• _Task statement_: Write out every one of the records below verbatim, keeping their order.

• _Recorded information_:

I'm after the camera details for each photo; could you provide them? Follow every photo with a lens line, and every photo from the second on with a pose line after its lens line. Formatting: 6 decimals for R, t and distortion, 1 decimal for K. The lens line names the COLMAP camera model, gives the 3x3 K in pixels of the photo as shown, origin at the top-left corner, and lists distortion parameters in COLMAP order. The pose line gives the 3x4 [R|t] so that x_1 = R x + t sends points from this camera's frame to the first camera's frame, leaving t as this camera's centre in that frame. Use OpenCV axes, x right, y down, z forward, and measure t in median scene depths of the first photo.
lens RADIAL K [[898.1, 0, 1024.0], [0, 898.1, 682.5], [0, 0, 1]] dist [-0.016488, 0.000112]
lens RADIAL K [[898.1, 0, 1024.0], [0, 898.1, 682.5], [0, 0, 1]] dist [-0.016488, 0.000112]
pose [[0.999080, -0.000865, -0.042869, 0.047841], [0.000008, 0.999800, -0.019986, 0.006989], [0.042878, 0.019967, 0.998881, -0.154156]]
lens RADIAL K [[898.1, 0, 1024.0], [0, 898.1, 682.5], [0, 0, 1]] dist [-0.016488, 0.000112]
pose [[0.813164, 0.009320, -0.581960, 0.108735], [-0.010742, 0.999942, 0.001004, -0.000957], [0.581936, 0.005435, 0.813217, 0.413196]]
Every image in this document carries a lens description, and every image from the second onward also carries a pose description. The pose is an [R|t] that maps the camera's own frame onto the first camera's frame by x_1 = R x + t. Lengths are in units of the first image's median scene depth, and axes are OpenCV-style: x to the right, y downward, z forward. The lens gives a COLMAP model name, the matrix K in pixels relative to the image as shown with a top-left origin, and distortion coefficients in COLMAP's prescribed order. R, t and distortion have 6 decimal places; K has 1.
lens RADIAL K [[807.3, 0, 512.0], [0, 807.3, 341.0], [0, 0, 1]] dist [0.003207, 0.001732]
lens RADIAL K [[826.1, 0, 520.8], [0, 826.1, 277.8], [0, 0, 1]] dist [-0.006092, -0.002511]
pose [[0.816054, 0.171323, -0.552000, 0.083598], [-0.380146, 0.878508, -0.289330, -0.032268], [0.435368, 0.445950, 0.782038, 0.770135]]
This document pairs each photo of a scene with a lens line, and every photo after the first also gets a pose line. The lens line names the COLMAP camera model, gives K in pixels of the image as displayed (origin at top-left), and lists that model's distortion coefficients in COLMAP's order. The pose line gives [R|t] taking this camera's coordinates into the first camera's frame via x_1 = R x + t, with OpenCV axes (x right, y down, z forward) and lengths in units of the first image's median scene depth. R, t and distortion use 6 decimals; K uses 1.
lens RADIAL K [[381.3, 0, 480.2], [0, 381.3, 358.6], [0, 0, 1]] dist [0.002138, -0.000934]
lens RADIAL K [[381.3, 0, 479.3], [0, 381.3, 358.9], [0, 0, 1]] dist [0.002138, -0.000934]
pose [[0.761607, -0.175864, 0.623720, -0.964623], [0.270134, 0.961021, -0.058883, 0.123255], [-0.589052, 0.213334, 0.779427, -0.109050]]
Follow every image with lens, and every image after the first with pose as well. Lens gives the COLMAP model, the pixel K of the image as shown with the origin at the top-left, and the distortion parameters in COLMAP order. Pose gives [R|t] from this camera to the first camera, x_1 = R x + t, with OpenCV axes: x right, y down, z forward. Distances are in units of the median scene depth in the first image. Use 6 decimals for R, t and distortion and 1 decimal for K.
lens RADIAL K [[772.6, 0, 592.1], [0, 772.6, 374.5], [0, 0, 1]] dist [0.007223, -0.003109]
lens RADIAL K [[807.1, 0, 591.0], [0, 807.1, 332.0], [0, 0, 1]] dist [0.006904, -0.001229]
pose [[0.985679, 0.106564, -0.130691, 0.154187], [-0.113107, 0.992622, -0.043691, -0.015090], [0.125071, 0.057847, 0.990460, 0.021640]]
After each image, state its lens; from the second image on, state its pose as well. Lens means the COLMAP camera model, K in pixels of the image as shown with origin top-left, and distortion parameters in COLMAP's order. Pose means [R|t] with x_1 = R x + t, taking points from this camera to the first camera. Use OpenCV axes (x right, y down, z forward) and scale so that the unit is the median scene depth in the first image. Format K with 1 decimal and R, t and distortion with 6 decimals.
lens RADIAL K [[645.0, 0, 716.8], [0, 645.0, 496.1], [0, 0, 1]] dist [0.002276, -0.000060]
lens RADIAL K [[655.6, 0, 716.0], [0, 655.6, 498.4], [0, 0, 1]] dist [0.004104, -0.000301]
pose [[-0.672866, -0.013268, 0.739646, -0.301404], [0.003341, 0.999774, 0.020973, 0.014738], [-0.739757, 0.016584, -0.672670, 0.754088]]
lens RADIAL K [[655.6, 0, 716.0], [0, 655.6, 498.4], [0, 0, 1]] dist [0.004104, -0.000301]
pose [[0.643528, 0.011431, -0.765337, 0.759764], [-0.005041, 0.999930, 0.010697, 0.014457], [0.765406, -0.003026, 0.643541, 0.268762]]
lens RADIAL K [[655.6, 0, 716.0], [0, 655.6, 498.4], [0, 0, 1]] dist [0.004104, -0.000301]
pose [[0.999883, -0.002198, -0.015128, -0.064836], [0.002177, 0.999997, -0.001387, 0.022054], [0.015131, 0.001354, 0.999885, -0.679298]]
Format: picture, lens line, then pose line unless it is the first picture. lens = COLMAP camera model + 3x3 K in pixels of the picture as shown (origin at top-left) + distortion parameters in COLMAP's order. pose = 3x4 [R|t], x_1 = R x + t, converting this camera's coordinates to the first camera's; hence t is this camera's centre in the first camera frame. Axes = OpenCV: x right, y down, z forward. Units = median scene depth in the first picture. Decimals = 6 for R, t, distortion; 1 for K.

• _Response below_:
I'm after the camera details for each photo; could you provide them? Follow every photo with a lens line, and every photo from the second on with a pose line after its lens line. Formatting: 6 decimals for R, t and distortion, 1 decimal for K. The lens line names the COLMAP camera model, gives the 3x3 K in pixels of the photo as shown, origin at the top-left corner, and lists distortion parameters in COLMAP order. The pose line gives the 3x4 [R|t] so that x_1 = R x + t sends points from this camera's frame to the first camera's frame, leaving t as this camera's centre in that frame. Use OpenCV axes, x right, y down, z forward, and measure t in median scene depths of the first photo.
lens RADIAL K [[898.1, 0, 1024.0], [0, 898.1, 682.5], [0, 0, 1]] dist [-0.016488, 0.000112]
lens RADIAL K [[898.1, 0, 1024.0], [0, 898.1, 682.5], [0, 0, 1]] dist [-0.016488, 0.000112]
pose [[0.999080, -0.000865, -0.042869, 0.047841], [0.000008, 0.999800, -0.019986, 0.006989], [0.042878, 0.019967, 0.998881, -0.154156]]
lens RADIAL K [[898.1, 0, 1024.0], [0, 898.1, 682.5], [0, 0, 1]] dist [-0.016488, 0.000112]
pose [[0.813164, 0.009320, -0.581960, 0.108735], [-0.010742, 0.999942, 0.001004, -0.000957], [0.581936, 0.005435, 0.813217, 0.413196]]
Every image in this document carries a lens description, and every image from the second onward also carries a pose description. The pose is an [R|t] that maps the camera's own frame onto the first camera's frame by x_1 = R x + t. Lengths are in units of the first image's median scene depth, and axes are OpenCV-style: x to the right, y downward, z forward. The lens gives a COLMAP model name, the matrix K in pixels relative to the image as shown with a top-left origin, and distortion coefficients in COLMAP's prescribed order. R, t and distortion have 6 decimal places; K has 1.
lens RADIAL K [[807.3, 0, 512.0], [0, 807.3, 341.0], [0, 0, 1]] dist [0.003207, 0.001732]
lens RADIAL K [[826.1, 0, 520.8], [0, 826.1, 277.8], [0, 0, 1]] dist [-0.006092, -0.002511]
pose [[0.816054, 0.171323, -0.552000, 0.083598], [-0.380146, 0.878508, -0.289330, -0.032268], [0.435368, 0.445950, 0.782038, 0.770135]]
This document pairs each photo of a scene with a lens line, and every photo after the first also gets a pose line. The lens line names the COLMAP camera model, gives K in pixels of the image as displayed (origin at top-left), and lists that model's distortion coefficients in COLMAP's order. The pose line gives [R|t] taking this camera's coordinates into the first camera's frame via x_1 = R x + t, with OpenCV axes (x right, y down, z forward) and lengths in units of the first image's median scene depth. R, t and distortion use 6 decimals; K uses 1.
lens RADIAL K [[381.3, 0, 480.2], [0, 381.3, 358.6], [0, 0, 1]] dist [0.002138, -0.000934]
lens RADIAL K [[381.3, 0, 479.3], [0, 381.3, 358.9], [0, 0, 1]] dist [0.002138, -0.000934]
pose [[0.761607, -0.175864, 0.623720, -0.964623], [0.270134, 0.961021, -0.058883, 0.123255], [-0.589052, 0.213334, 0.779427, -0.109050]]
Follow every image with lens, and every image after the first with pose as well. Lens gives the COLMAP model, the pixel K of the image as shown with the origin at the top-left, and the distortion parameters in COLMAP order. Pose gives [R|t] from this camera to the first camera, x_1 = R x + t, with OpenCV axes: x right, y down, z forward. Distances are in units of the median scene depth in the first image. Use 6 decimals for R, t and distortion and 1 decimal for K.
lens RADIAL K [[772.6, 0, 592.1], [0, 772.6, 374.5], [0, 0, 1]] dist [0.007223, -0.003109]
lens RADIAL K [[807.1, 0, 591.0], [0, 807.1, 332.0], [0, 0, 1]] dist [0.006904, -0.001229]
pose [[0.985679, 0.106564, -0.130691, 0.154187], [-0.113107, 0.992622, -0.043691, -0.015090], [0.125071, 0.057847, 0.990460, 0.021640]]
After each image, state its lens; from the second image on, state its pose as well. Lens means the COLMAP camera model, K in pixels of the image as shown with origin top-left, and distortion parameters in COLMAP's order. Pose means [R|t] with x_1 = R x + t, taking points from this camera to the first camera. Use OpenCV axes (x right, y down, z forward) and scale so that the unit is the median scene depth in the first image. Format K with 1 decimal and R, t and distortion with 6 decimals.
lens RADIAL K [[645.0, 0, 716.8], [0, 645.0, 496.1], [0, 0, 1]] dist [0.002276, -0.000060]
lens RADIAL K [[655.6, 0, 716.0], [0, 655.6, 498.4], [0, 0, 1]] dist [0.004104, -0.000301]
pose [[-0.672866, -0.013268, 0.739646, -0.301404], [0.003341, 0.999774, 0.020973, 0.014738], [-0.739757, 0.016584, -0.672670, 0.754088]]
lens RADIAL K [[655.6, 0, 716.0], [0, 655.6, 498.4], [0, 0, 1]] dist [0.004104, -0.000301]
pose [[0.643528, 0.011431, -0.765337, 0.759764], [-0.005041, 0.999930, 0.010697, 0.014457], [0.765406, -0.003026, 0.643541, 0.268762]]
lens RADIAL K [[655.6, 0, 716.0], [0, 655.6, 498.4], [0, 0, 1]] dist [0.004104, -0.000301]
pose [[0.999883, -0.002198, -0.015128, -0.064836], [0.002177, 0.999997, -0.001387, 0.022054], [0.015131, 0.001354, 0.999885, -0.679298]]
Format: picture, lens line, then pose line unless it is the first picture. lens = COLMAP camera model + 3x3 K in pixels of the picture as shown (origin at top-left) + distortion parameters in COLMAP's order. pose = 3x4 [R|t], x_1 = R x + t, converting this camera's coordinates to the first camera's; hence t is this camera's centre in the first camera frame. Axes = OpenCV: x right, y down, z forward. Units = median scene depth in the first picture. Decimals = 6 for R, t, distortion; 1 for K.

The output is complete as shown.